Writers come in all shapes, sizes, personalities and political outlooks. I wanted to write from the time I was a little boy, even starting a newspaper that my neighbors subscribed to (probably suppressing a grin until that strange Basinski kid left the porch).
I wrote for my high school paper and the paper of one of the colleges I attended. My degree is in English literature and I always considered myself a writer.
Yes, there was that little 35-year diversion into police work. Because cops write so much, I believe my education aided me as a cop more than a criminal justice degree would have.
It didn’t hurt that I was a touch typist who could bang out a report in half the time the other hunt-and-peck artists would spend at the typewriters (using carbon paper for copies). If you know what carbon paper is, you are old. If you know what NCR paper is, you are not as old, but still old.
Writers write because they love to. Most write for themselves, at least in the beginning.
I have spoken to writers clubs whose members have never sold a word and rarely even get a letter to the editor published. They don’t care. They keep on writing. Writers also write because they must. If they don’t write for a few days their skin itches and they are out of sorts.
Before I started at The Star-News I wrote frequent letters to the big local daily. They printed a few, but most ended up in the “Basinski Nut File,” probably because of a lack of political correctness and attempted humorous sarcasm.

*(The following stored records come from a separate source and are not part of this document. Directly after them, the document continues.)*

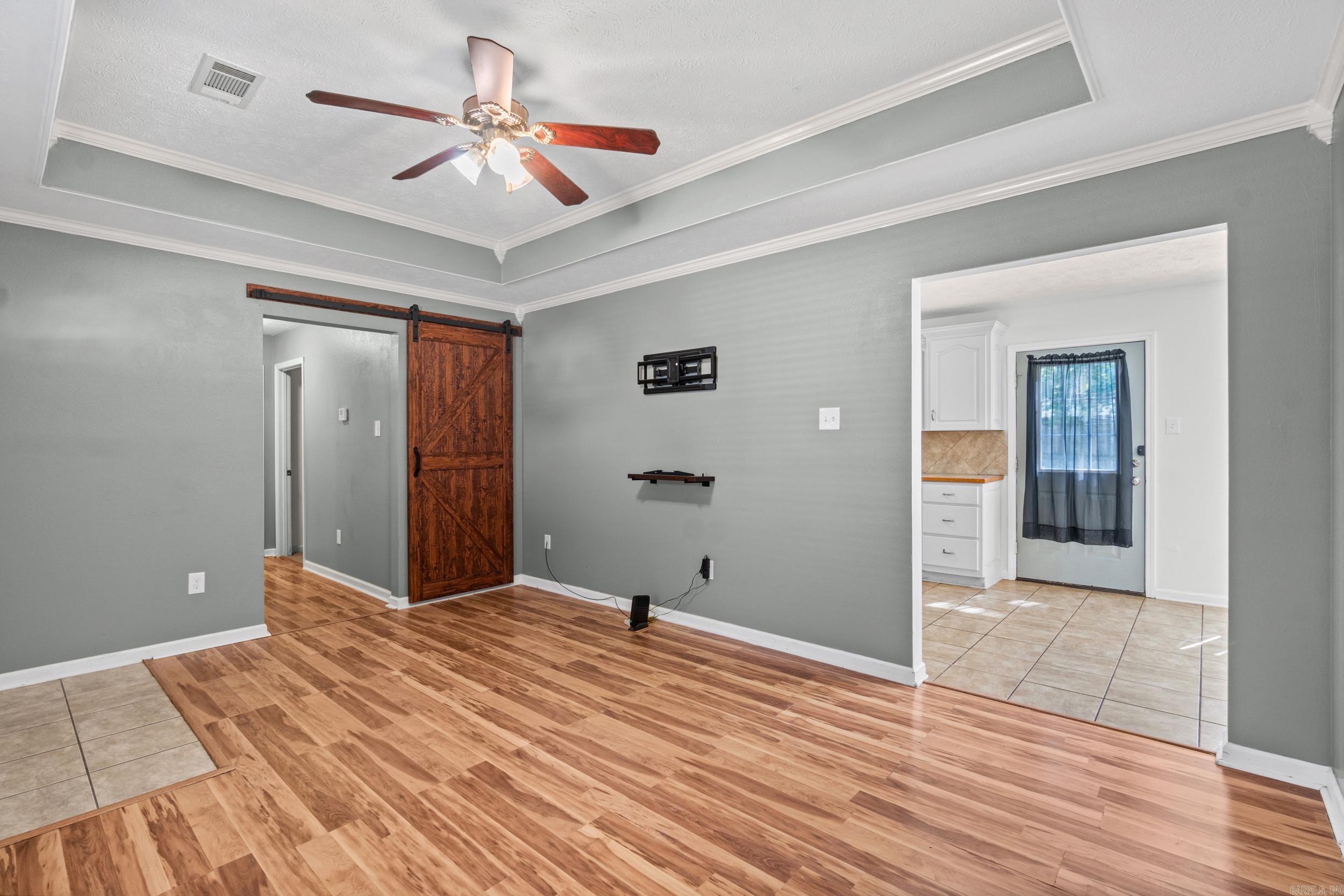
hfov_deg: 95.0
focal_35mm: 16
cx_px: 672
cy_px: 448
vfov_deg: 72.0
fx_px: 616
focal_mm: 11
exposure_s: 1
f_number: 9
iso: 250
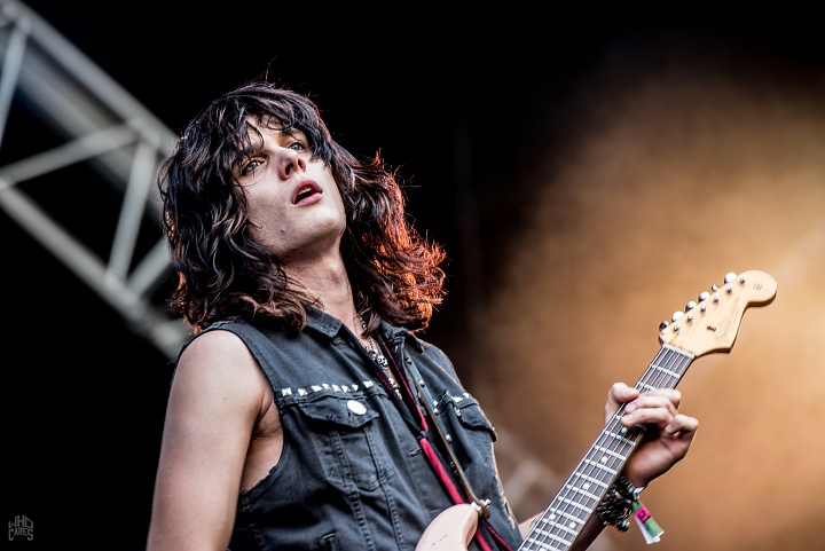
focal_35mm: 200
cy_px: 276
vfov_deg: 6.9
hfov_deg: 10.3
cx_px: 412
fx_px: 4586
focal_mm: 200
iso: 320
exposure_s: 1/100
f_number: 4.5
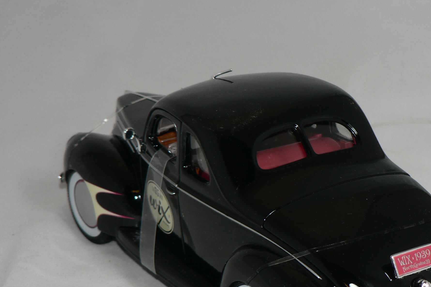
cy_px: 201
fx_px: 1125
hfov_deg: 21.5
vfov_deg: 14.5
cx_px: 306
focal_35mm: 94
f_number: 3.2
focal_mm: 10.5
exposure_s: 1/60
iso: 80
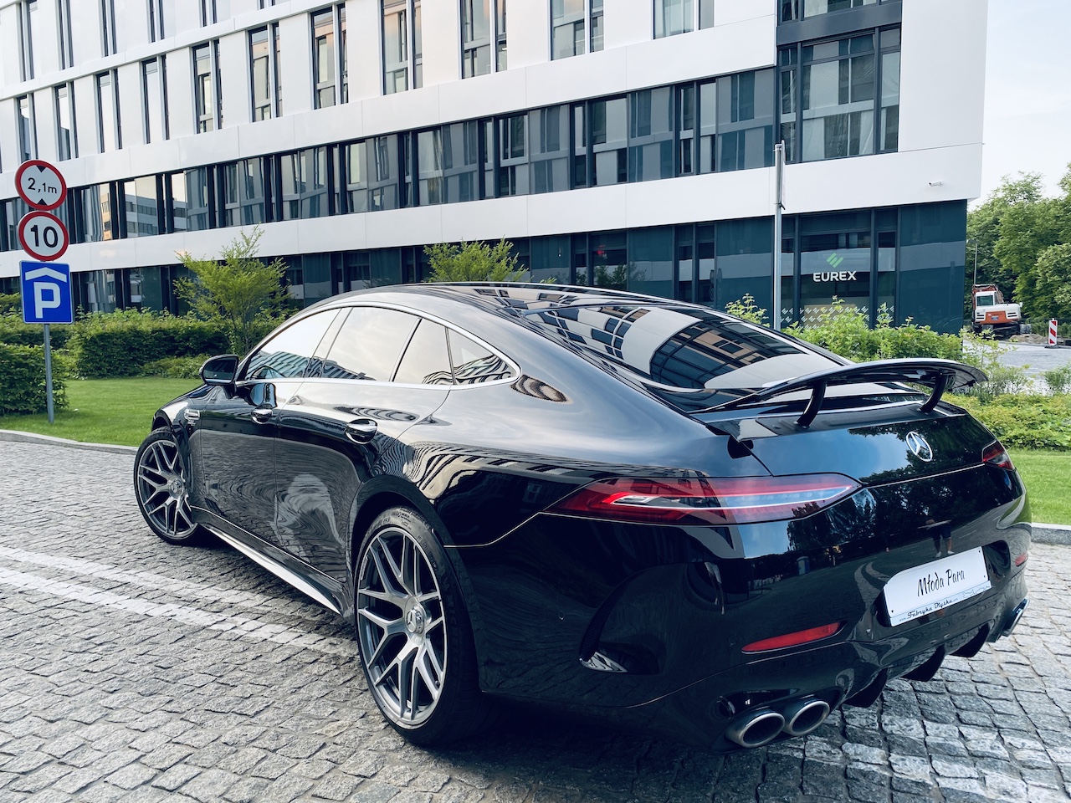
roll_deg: -0.2
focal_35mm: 26
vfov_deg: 53.1
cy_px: 402
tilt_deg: -3.9
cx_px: 536
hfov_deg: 67.3
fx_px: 804
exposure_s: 1/121
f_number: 1.8
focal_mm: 4.25
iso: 50
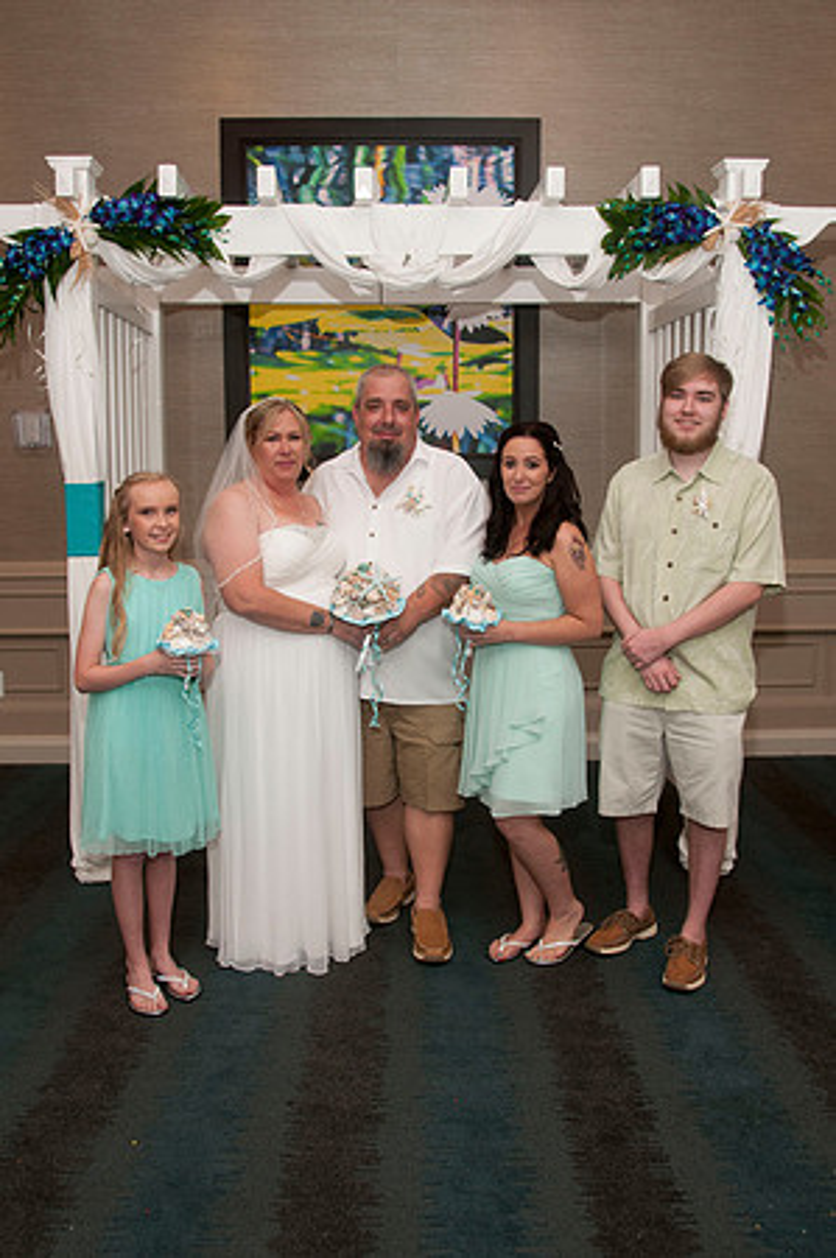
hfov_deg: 43.5
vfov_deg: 62.0
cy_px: 629
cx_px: 418
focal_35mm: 30
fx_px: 1047
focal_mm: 20
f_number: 5.6
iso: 400
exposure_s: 1/60
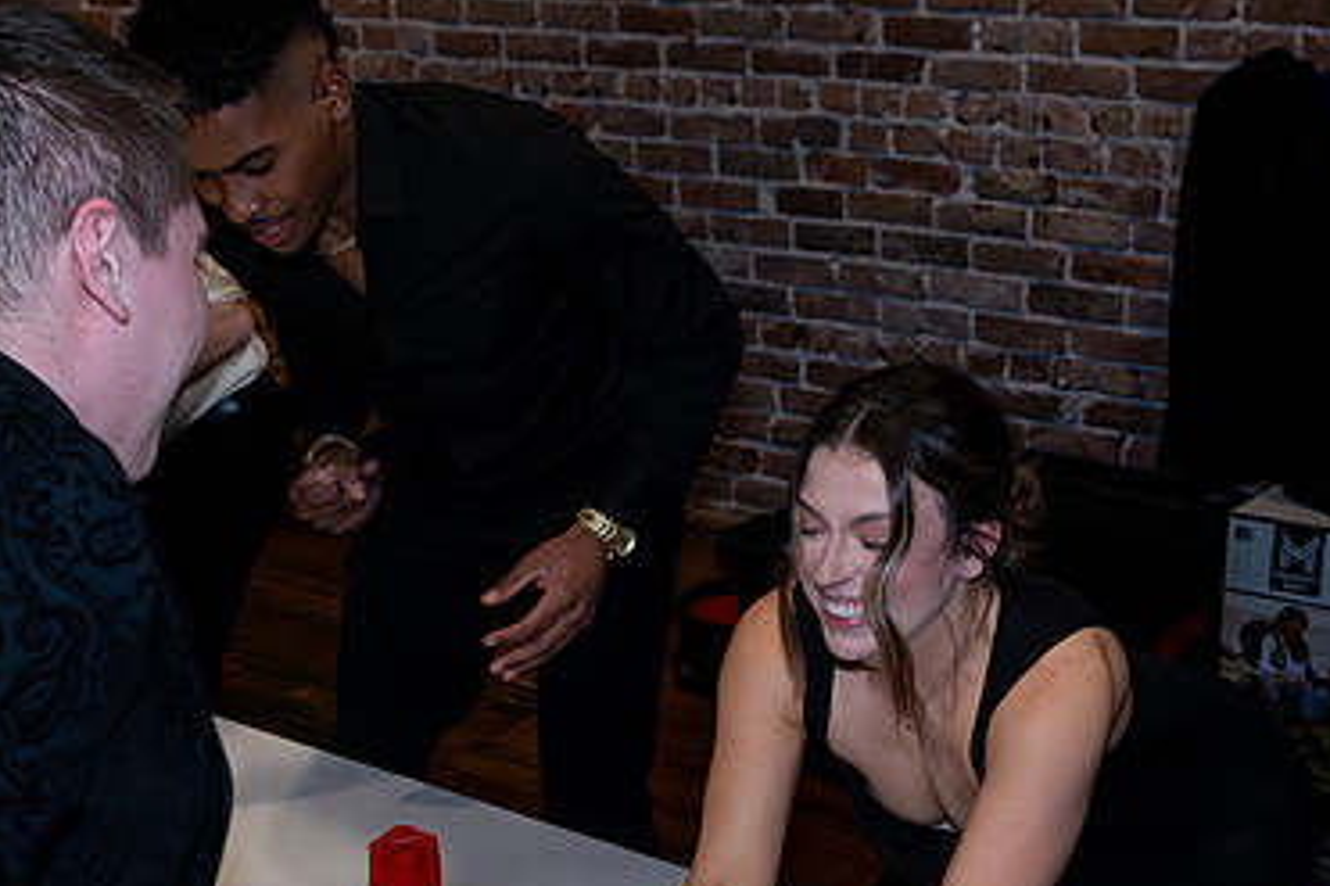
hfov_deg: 32.9
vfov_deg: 22.0
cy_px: 709
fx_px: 2253
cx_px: 749
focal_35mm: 61
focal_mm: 35
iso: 6400
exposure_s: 1/250
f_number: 5
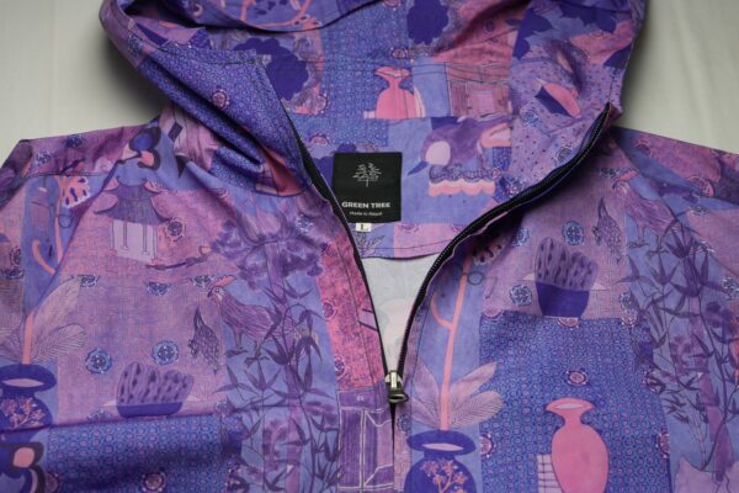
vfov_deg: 27.0
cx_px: 370
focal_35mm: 50
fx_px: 1026
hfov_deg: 39.6
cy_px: 246
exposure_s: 1/30
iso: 100
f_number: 5.6
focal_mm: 50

When I was a patrol officer I used to write a weekly one-page missive called Dear Mom. The format was that I was writing to my mom in Michigan, relating things that went on within the department.
Naturally, I would only write about funny, embarrassing, off beat things, of which there were plenty. No one was safe, especially the administration. I soon had a reliable group of informants. I didn’t need to be present when someone made a goof. The informants would tell me about it immediately.
I would post Dear Mom on the bulletin board by the coffee bar every Monday afternoon. I could tell how popular a particular letter was by how many thumb tack holes were in it. People would take it down, copy it then put it back up.
Unfortunately, certain members of the establishment frowned on my efforts.
In spite of everything, Chief Bill Winters was sort of a fan. So, no matter how mad any captain or lieutenant became, the chief had my back — sort of. He didn’t get mad at me when I referred to his boss, the parsimonious former city manager Lane Cole, as “Lame Cole.” I think he even liked it when I referred to then Star-News editor Lowell Blankfort as “Lowell Blankthought.” The cops didn’t like the “Red Star” back then.
We had an official monthly police newsletter, The Blue Review. I wrote about an encounter I had with a black man who insisted I take a crime report about a civil dispute that was not a crime. The man accused me of racism for refusing to take the report. He demanded my name and badge number for the lawsuit he planned.
I pointed to my badge number, then my name plate. He squinted and said, “Hmm. Bo-zin-ski. Das Polock, ain’t it?”
I said, “You’re gonna sue me for racism, yet you call me a Polock?”
With a sheepish grin he said, “Guess I done lost my case.”
The city manager at the time, John Thompson, took exception to that story. He phoned Chief Winters, who was on vacation, and complained to him. The chief stood up for me, bless him.
In the interest of peace and harmony I soon resigned and stuck to Dear Mom.